Antes, diz Park, "assistir a um filme sul-coreano teria feito com que você fosse multado ou talvez mandado para a prisão por dois ou três anos". A partir de 2019, porém, assistir ao mesmo filme teria feito com que você fosse enviado para um campo de trabalho forçado, afirma a jovem.

Park já foi encontrada com um filme indiano em um pendrive, mas conseguiu convencer o policial que a revistava de que não sabia que o filme estava lá e conseguiu se livrar da situação apenas com uma multa.

Uma amiga dela não teve tanta sorte. Um dia, em junho de 2022, após chegar à Coreia do Sul, Park recebeu um telefonema da mãe de sua colega. "Ela me disse que minha amiga foi pega com uma cópia de 'Round Six', da Netflix, e como ela estava distribuindo a série, ela foi executada", diz a jovem.

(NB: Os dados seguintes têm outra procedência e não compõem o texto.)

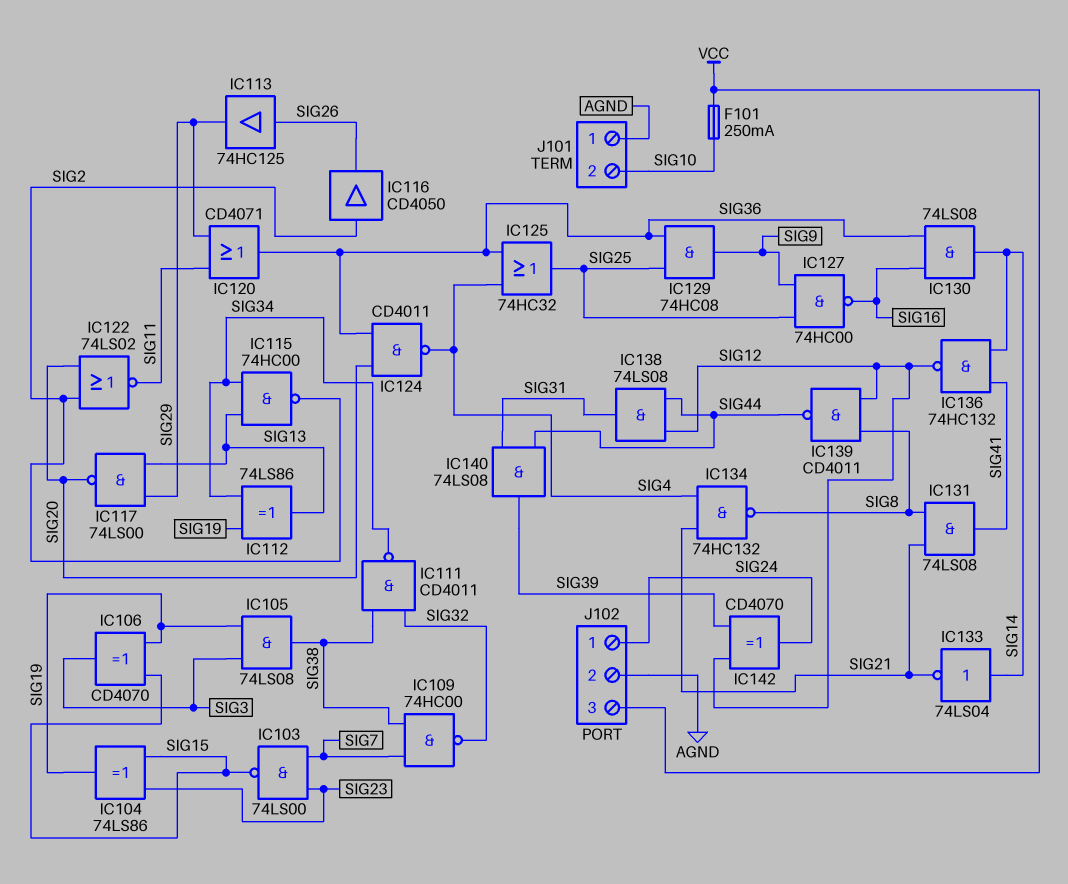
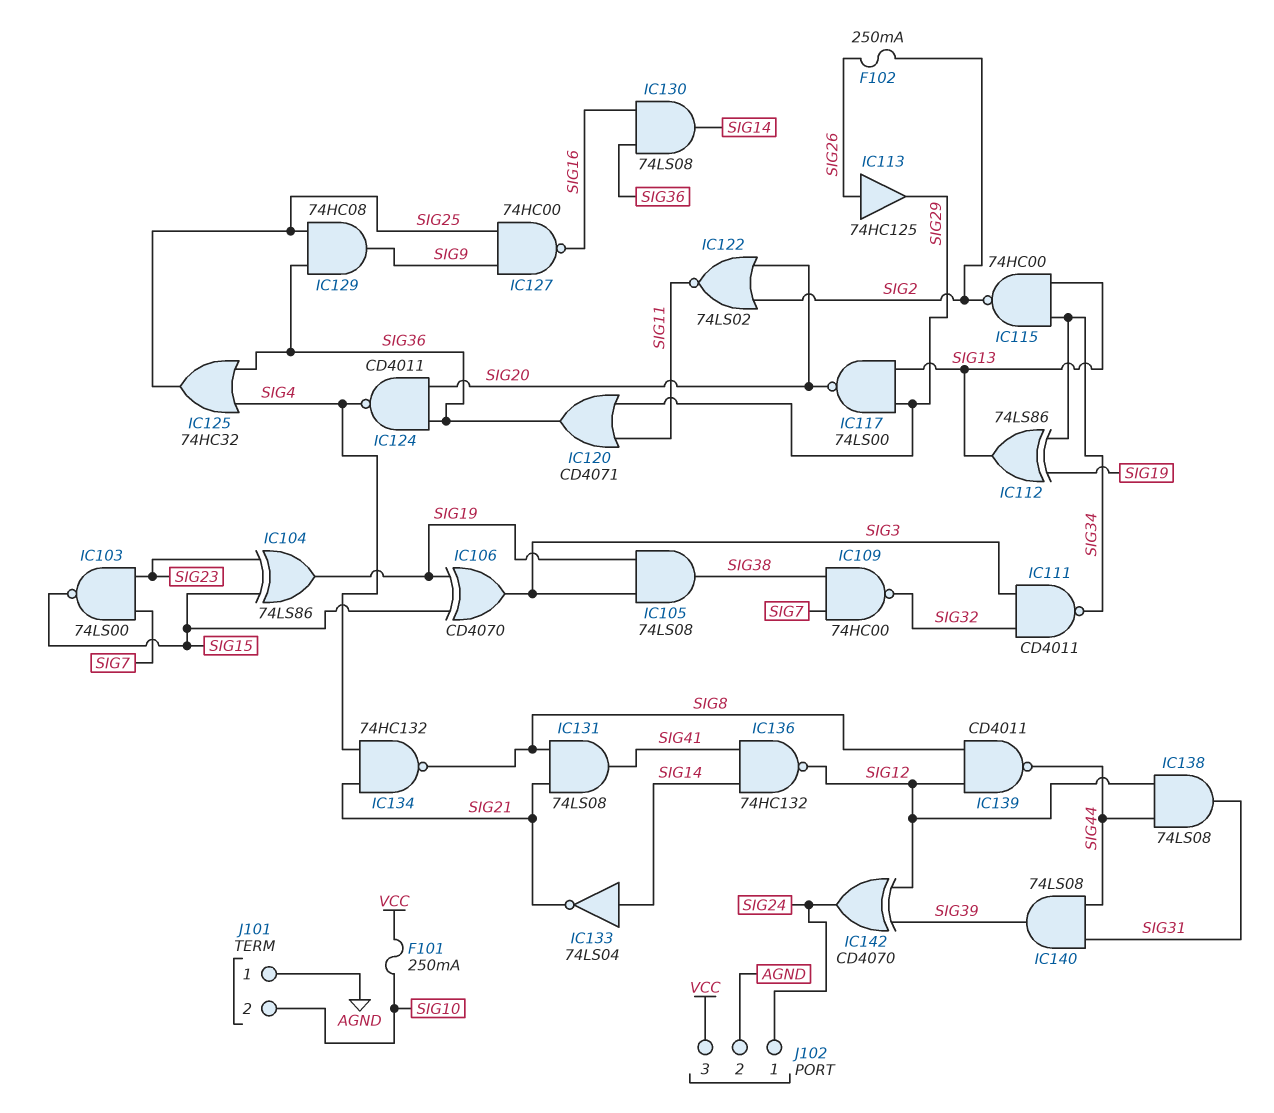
F102: none -> 250mA (SIG2, SIG26)
IC111: NAND CD4011 (in SIG32, in SIG38, out SIG34) -> NAND CD4011 (in SIG3, in SIG32, out SIG34)
IC116: buffer CD4050 (in SIG2, out SIG26) -> none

Seu relato é consistente com relatórios recentes sobre a Coreia do Norte, onde cidadãos têm sido executados por distribuir softwares estrangeiros. "Parece que a situação é ainda mais assustadora do que quando eu estava lá. As pessoas estão sendo baleadas ou enviadas para campos por terem acesso à mídia sul-coreana, independentemente da idade", diz Park.

cidade vista do alto
Songmi Park passou grande parte de sua vida na Coreia do Norte em Musan, perto da fronteira com a China - Getty Images/BBC

O recomeço

Adaptar-se à vida na Coreia do Sul capitalista livre costuma ser desafiador para os norte-coreanos, uma vez que é totalmente diferente de tudo que eles já experimentaram. Park afirma estar levando isso com muita calma, no entanto. Ela conta sentir falta de seus amigos, pois não disse a eles que estava indo embora. Sente saudades de dançar com eles e dos jogos que faziam com pedras na terra. "Quando você faz amigos na Coreia do Sul, você apenas vai às compras ou toma um café", compara ela.

O que ajudou Park a se misturar é sua firme crença de que ela não é diferente de seus colegas sul-coreanos. "Depois de viajar por meses na China e em Laos, me senti como uma órfã enviada para viver em um país estrangeiro", afirma. Quando ela pousou no aeroporto de Seul, porém, a equipe que a recebeu a cumprimentou com um familiar "an-nyeong-ha-say-yo".

É uma palavra que remete a "olá", usada tanto na Coreia do Norte quanto na Coreia do Sul. "Percebi que somos as mesmas pessoas na mesma terra. Não vim para um país diferente. Só viajei para o sul." No aeroporto, ela se sentou e chorou por cerca de dez minutos.

Park diz que agora encontrou seu propósito: defender a reunificação das duas Coreias. Há sul-coreanos que sonham com esse futuro, mas muitos não acreditam que seja possível.

Quanto mais tempo se passa desde que o país foi dividido, menos pessoas, principalmente os jovens, veem a necessidade de voltar a unificá-los. Park tem visitado escolas para ensinar aos alunos sobre o Norte. Ela pergunta quem entre eles pensa em reunificação e, em geral, só alguns deles levantam a mão.

Quando pede que desenhem um mapa da Coreia, porém, a maioria desenha o contorno de toda a península, incluindo o Norte e o Sul. Isso dá a ela esperança, conta.